Ocracoke Light Station Rehabilitation
Buildings associated with the Ocracoke Light Station complex include the Double Keepers' Quarters, carpenter's shop, store house, cisterns, privy, oil house, generator house and lighthouse. The Ocracoke Lighthouse was built in 1823 and was placed on the National Register of Historic Places in 1977. It is the oldest functioning lighthouse in North Carolina and the second oldest lighthouse still in service in the United States. A wooden picket fence encloses the station, and several historic live oak and eastern red cedar, and two bald cypress trees survive in the landscape near the dwelling.
In the wake of recent storm damage and flooding events and in consideration of future impacts exacerbated by climate change and sea level rise, the National Park Service is proposing to sustainably rehabilitate the Ocracoke Light Station and mitigate reasonably foreseeable flooding impacts to this site.
The project is needed because historic structures have been damaged from recent storms and, if the buildings are left as they are, it is expected they will be damaged further by future storms.
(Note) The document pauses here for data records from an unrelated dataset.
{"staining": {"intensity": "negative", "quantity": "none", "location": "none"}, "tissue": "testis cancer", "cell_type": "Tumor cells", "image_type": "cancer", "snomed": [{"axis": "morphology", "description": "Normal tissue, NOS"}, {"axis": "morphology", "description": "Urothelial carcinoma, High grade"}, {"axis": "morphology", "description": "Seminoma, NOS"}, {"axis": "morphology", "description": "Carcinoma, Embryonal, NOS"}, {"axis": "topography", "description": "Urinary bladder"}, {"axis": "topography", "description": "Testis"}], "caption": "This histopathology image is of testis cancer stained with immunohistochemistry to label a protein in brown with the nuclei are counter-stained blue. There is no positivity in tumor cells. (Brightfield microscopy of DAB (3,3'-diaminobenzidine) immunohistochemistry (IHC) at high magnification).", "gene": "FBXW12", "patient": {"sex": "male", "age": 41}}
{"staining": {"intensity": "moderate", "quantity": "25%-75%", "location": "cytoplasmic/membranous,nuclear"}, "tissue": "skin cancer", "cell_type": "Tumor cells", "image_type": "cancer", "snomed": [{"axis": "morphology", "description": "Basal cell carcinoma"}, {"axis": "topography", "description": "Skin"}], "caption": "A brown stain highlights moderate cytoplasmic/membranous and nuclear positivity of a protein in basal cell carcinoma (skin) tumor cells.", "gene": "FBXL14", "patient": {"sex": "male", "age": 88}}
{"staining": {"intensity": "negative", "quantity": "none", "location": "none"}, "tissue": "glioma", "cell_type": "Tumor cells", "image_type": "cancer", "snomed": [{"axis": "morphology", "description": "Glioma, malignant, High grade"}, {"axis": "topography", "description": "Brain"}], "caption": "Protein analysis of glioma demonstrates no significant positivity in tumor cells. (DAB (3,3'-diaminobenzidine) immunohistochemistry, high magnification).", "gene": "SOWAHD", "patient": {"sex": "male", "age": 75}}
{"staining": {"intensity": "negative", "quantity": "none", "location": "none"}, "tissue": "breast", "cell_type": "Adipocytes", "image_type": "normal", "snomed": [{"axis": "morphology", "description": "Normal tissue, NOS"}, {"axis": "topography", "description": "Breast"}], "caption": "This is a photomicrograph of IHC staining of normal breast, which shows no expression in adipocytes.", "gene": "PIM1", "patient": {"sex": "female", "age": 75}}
Furthermore, the site has evolved with the addition, alteration, and demolition of structures over the years to meet the needs of the Seashore, and rehabilitation of these structures is needed to assist with storm recovery and preservation.
The Seashore needs guidance on a sustainable path forward that considers the longevity
and sustainability of any changes considered.
Cape Hatteras National Seashore (the Seashore) is considering rehabilitation options for the Ocracoke Light Station on Ocracoke Island, NC.